Releases information

Release date: December 15, 2017

Format: CD

Label: Auto-Production / Self-Released

From: Italie / Italy

8,3

Serge Marcoux - January 2018

TRANSLATED REVIEW (GOOGLE TRANSLATE) BELOW FRENCH TEXT !

CHRONIQUE / REVIEW

CD

 

L’Italie, si prodigue avec les arts de la table et ceux de Bacchus, est aussi un terreau fertile pour le rock progressif, comme nous le savons bien. Nous découvrons encore les trésors des années 70 alors que les nouvelles générations de musiciens ajoutent des titres à nos discothèques ou à nos listes de souhaits. À 55 ans, MARCO DE ANGELIS n’est pas un petit nouveau mais ce n’est que son 2e album, «Next station», qu’il nous a offert à la fin de l’année dernière.

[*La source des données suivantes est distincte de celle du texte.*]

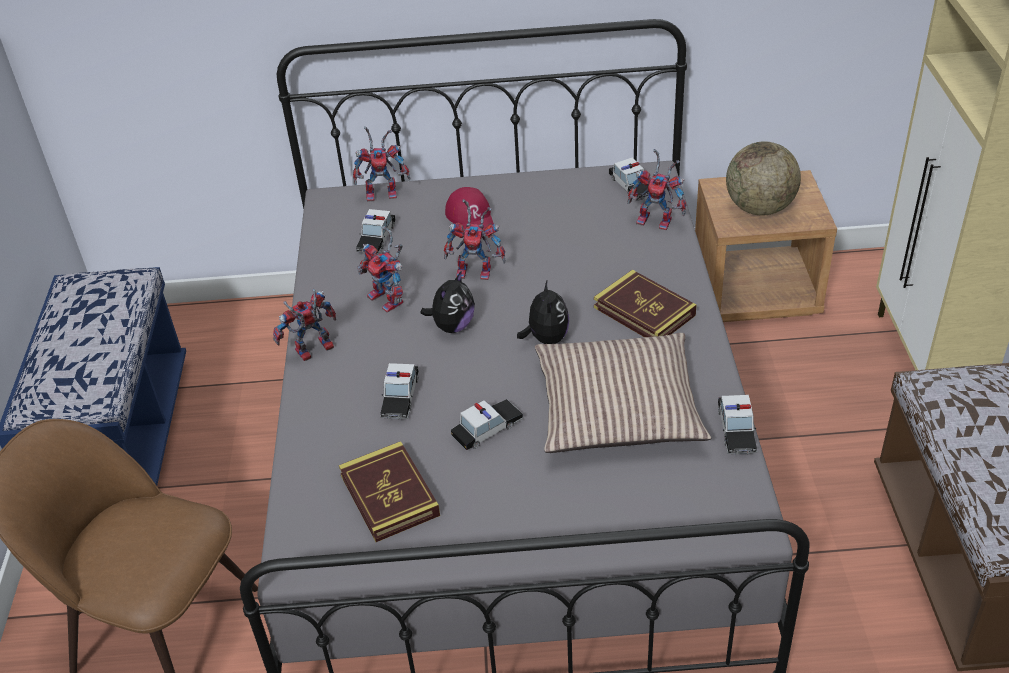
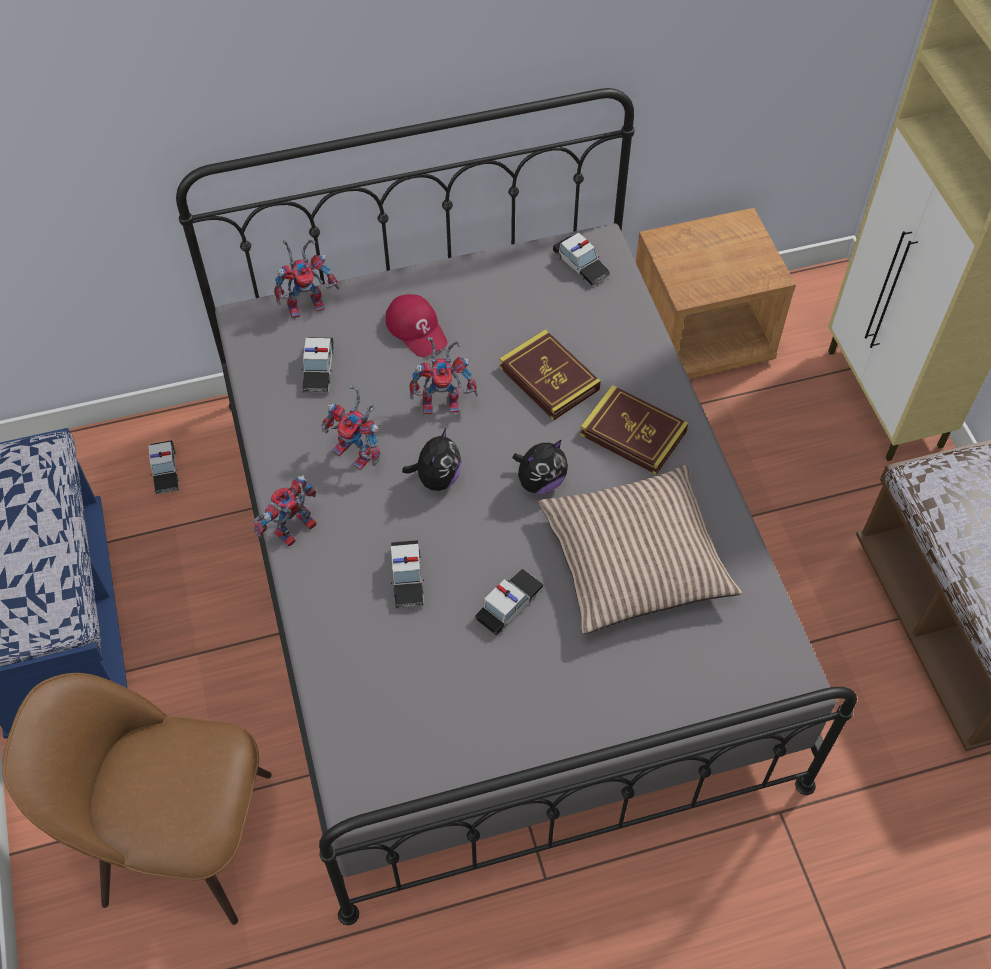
camera: 15 degrees left, 15 degrees up
book [339,441,440,542] -> book moved to [499,329,601,420]
plush toy [517,279,569,344] -> plush toy turned 75 degrees clockwise [512,440,568,494]
toy robot [627,149,687,230] -> none
toy car [718,395,757,455] -> toy car moved to [148,440,179,494]
globe [726,141,801,216] -> none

Il a œuvré longtemps et surtout comme producteur ou comme ingénieur de son et ce, tant pour des artistes sur disque ou sur scène que pour la télévision. Son périple en tant que musicien a néanmoins débuté à l’âge de 10 ans. MARCO est un multi instrumentiste talentueux qui, bien sûr, a produit et enregistré lui-même son album, en plus d’en écrire les musiques et les paroles. Son emprunte musicale est tracée à l’aide de guitares, basses, Chapman stick et claviers, notamment. Pour l’assister sur sa route : les chanteurs NAD SYLVAN (doit’ on encore le présenter? HACKETT’ AGENTS OF MERCY, en solo, etc.), ROBBIE WYCOFF (connu grâce à sa collaboration à la tournée «The Wall» de ROGER WATERS) et GÖRAN EDMAN (collaborateur à de multiples projets dont KARMAKANIC). Un batteur et des choristes, dont une qui ajoute quelques notes de saxophone, complètent l’équipage.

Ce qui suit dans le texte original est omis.